[[ Text section, beginning ]]

The major attributes of Leadership (#10 of 11):
Willingness to assume full responsibility: Successfull leaders must be willing to assume responsibility for the mistakes and shortcomings of their followers. If they try to shift this responsibility, they will not remain leaders. If followers make mistakes and become incompetent, it is the leader who has failed. (From: “Think and Grow Rich” by Napoleon Hill)
Truth be told … I started to blog about this attribute of leadership last weekend … but I could not finish due to demands on my time but, during the course of the last week, much has come into focus.
On the surface, this law of leadership seems a hard pill to swallow. How can one be truly responsible for the mistakes and shortcomings of one’s followers? They are, after all free agents with the right of choice and have factors and drivers in their lives which may divert their loyalty. Yet, I know in my heart that this principle is a truth that cannot be circumvented. A leader is responsible for the successes, and failures of the followers. In other words … the buck stops here.

[[ Text section, end ]]
[[ Given records, beginning ]]

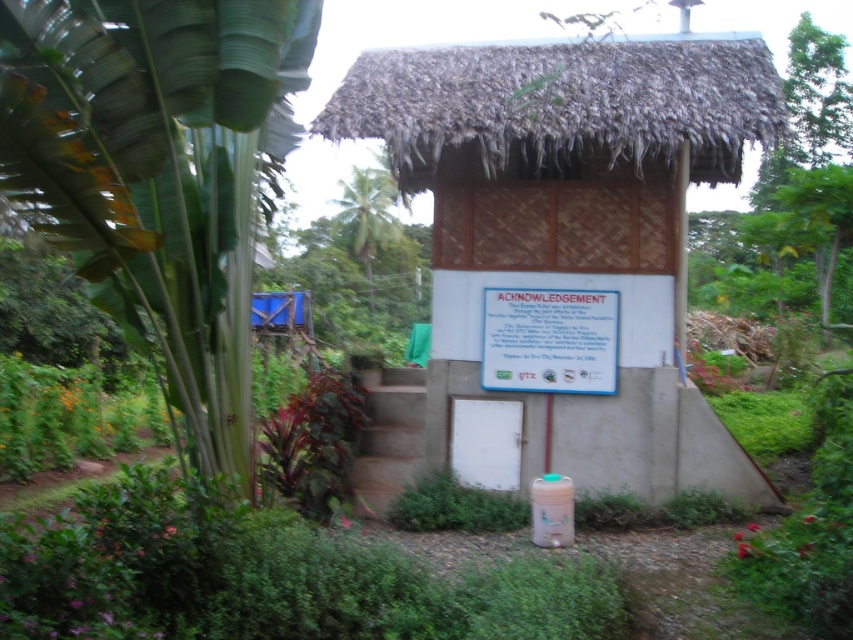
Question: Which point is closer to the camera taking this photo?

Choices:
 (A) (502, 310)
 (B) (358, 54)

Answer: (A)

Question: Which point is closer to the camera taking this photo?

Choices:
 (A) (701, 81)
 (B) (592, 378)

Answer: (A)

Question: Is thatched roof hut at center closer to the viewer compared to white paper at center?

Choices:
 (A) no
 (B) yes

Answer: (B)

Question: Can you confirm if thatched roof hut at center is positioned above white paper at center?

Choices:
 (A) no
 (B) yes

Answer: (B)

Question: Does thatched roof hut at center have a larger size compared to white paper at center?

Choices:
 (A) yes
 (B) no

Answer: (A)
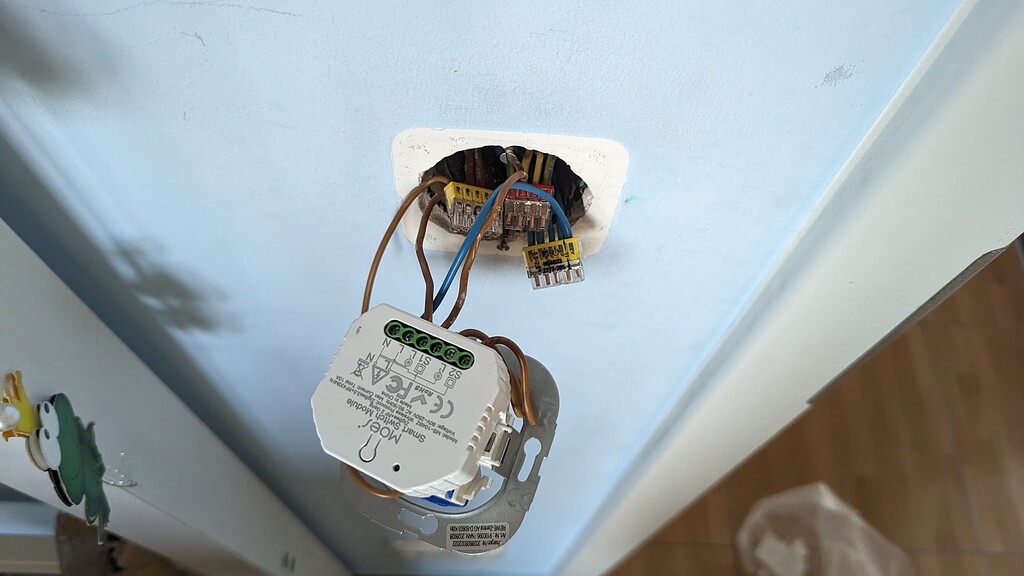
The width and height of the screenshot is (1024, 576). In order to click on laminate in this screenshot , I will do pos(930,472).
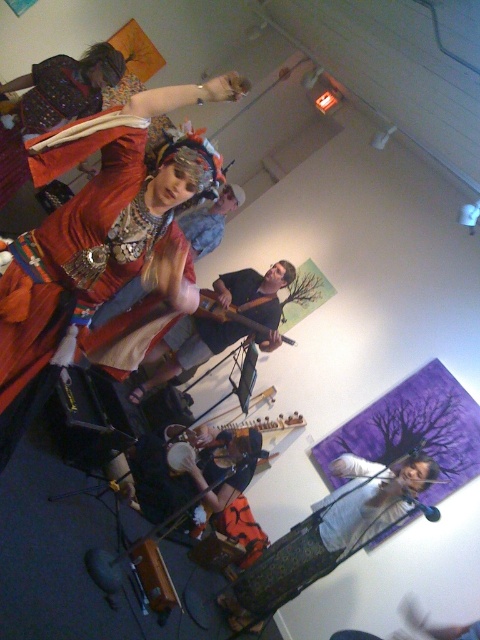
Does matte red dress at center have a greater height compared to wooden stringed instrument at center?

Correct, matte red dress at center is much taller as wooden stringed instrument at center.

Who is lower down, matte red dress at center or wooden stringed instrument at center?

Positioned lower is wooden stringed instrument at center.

[[ Given records, end ]]
[[ Given records, beginning ]]

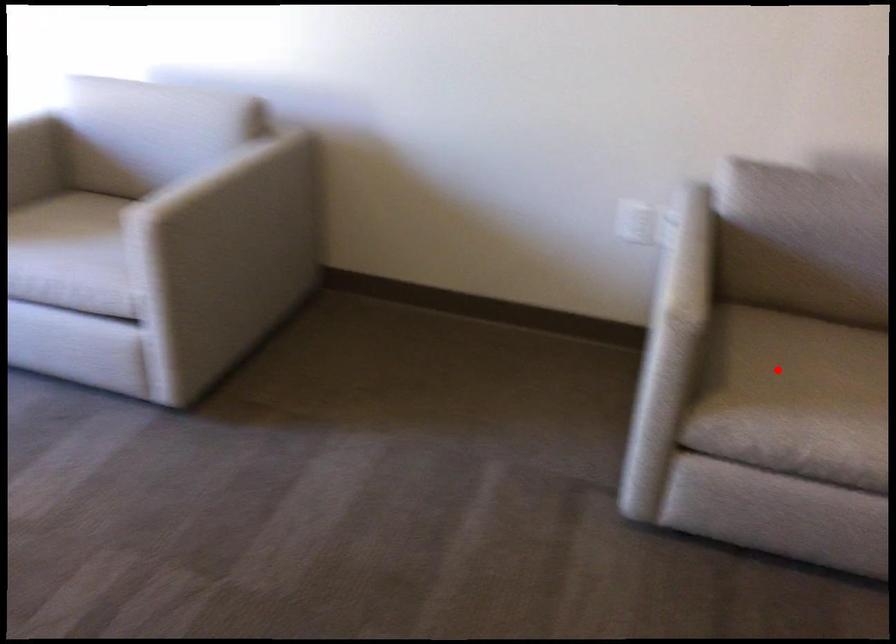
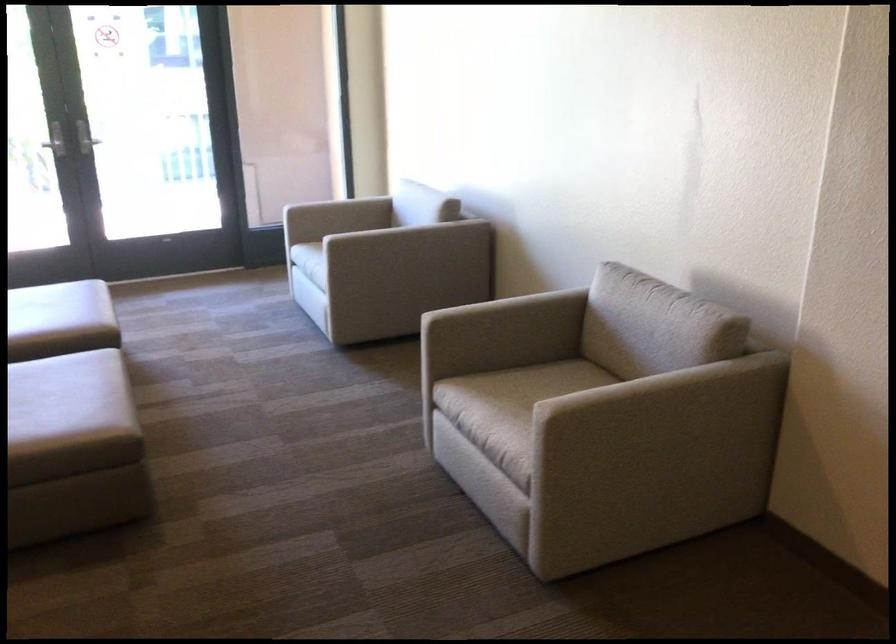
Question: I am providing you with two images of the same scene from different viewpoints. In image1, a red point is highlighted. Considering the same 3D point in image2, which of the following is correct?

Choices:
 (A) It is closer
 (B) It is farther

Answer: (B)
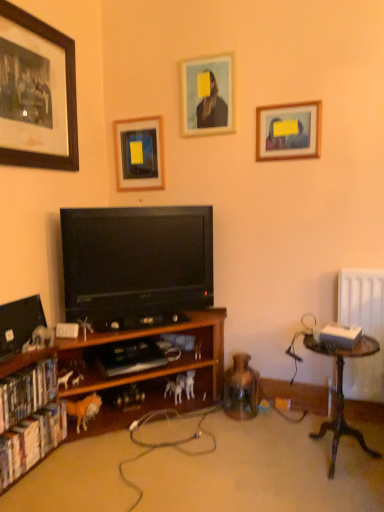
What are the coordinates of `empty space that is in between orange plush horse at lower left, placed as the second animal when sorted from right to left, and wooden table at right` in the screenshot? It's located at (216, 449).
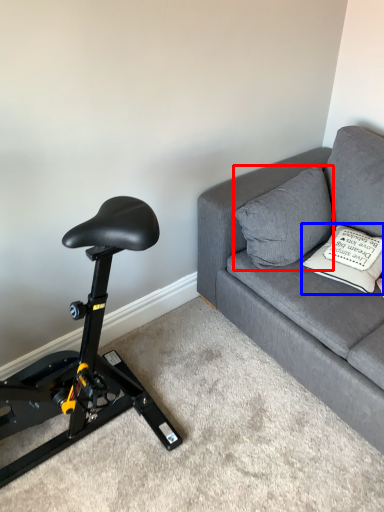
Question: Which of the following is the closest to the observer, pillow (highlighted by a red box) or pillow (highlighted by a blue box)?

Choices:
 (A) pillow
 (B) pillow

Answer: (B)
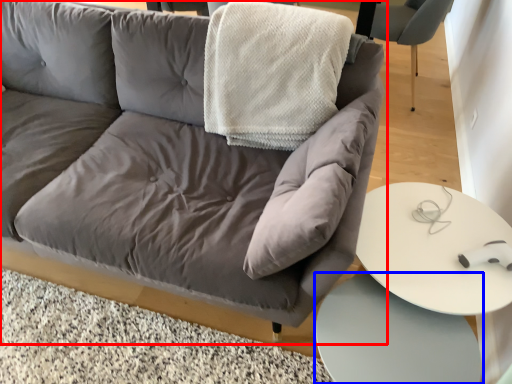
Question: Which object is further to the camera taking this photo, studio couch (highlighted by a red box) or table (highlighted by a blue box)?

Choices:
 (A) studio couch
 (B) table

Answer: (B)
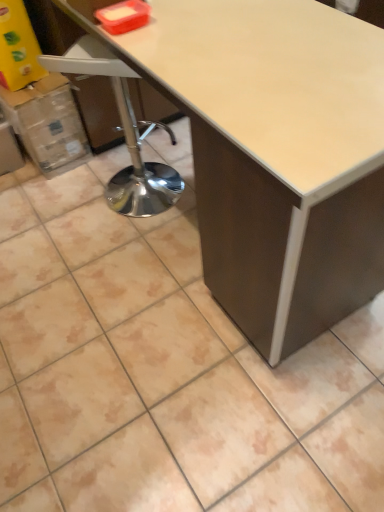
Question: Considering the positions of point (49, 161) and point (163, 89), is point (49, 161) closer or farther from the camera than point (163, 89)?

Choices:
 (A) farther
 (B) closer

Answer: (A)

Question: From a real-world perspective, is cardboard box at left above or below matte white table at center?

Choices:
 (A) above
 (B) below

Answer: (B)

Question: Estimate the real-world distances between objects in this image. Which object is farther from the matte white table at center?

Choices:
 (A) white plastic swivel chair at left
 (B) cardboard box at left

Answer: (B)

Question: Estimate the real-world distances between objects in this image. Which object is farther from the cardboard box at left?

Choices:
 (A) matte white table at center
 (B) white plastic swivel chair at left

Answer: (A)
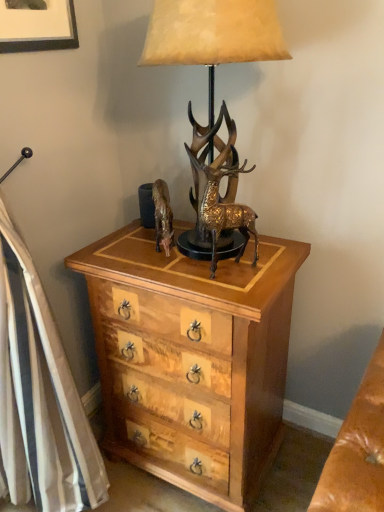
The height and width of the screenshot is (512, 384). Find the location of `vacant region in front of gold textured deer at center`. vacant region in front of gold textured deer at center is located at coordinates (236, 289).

[[ Given records, end ]]

=== Task list ===
**1)** Quote the leadership text from "The major attributes" to "by Napoleon Hill)".
**2)** Condense the paragraph of the leadership text that begins "On the surface, this law of leadership" into a shorter version that keeps its main points.
**3)** Please proceed with the leadership text from the point where it ends.

=== Written answers ===
**1)**
The major attributes of Leadership (#10 of 11):
Willingness to assume full responsibility: Successfull leaders must be willing to assume responsibility for the mistakes and shortcomings of their followers. If they try to shift this responsibility, they will not remain leaders. If followers make mistakes and become incompetent, it is the leader who has failed. (From: “Think and Grow Rich” by Napoleon Hill)

**2)** This law seems hard to accept at first. Followers are free agents with their own choices, and other factors in their lives may pull their loyalty away, so how can a leader answer for their mistakes? Still, the writer is convinced the principle is true and unavoidable: a leader is responsible for followers' successes and failures alike, and the buck stops here.

**3)**
How then, does one accept such responsibility in a world fraught with mediocrity, selfishness and carelessness?
A true leader shoulders the weight of the follower’ doubts, insecurities and shortcomings. He or she does so as an investment into the future of the team and the endeavor. By shouldering and carrying these shortcomings and simultaneously mentoring and empowering ones followers to rise to their highest potential, a leader sets the team up for future success and smooth sailing. A leader is NOT just concerned with today’s success, nor the short lived praise that comes from short lived success at the expense of the weak. A true leader is in it for the long-haul, and therefore will shoulder the failings of the team if doing so ensures long term success of the whole.
But what if there are those who refuse to respond and grow with the leader’s empowerment plan? Such people are a cancer that can rot the whole despite a leader’s best efforts. That is where the lessons of this week come into play.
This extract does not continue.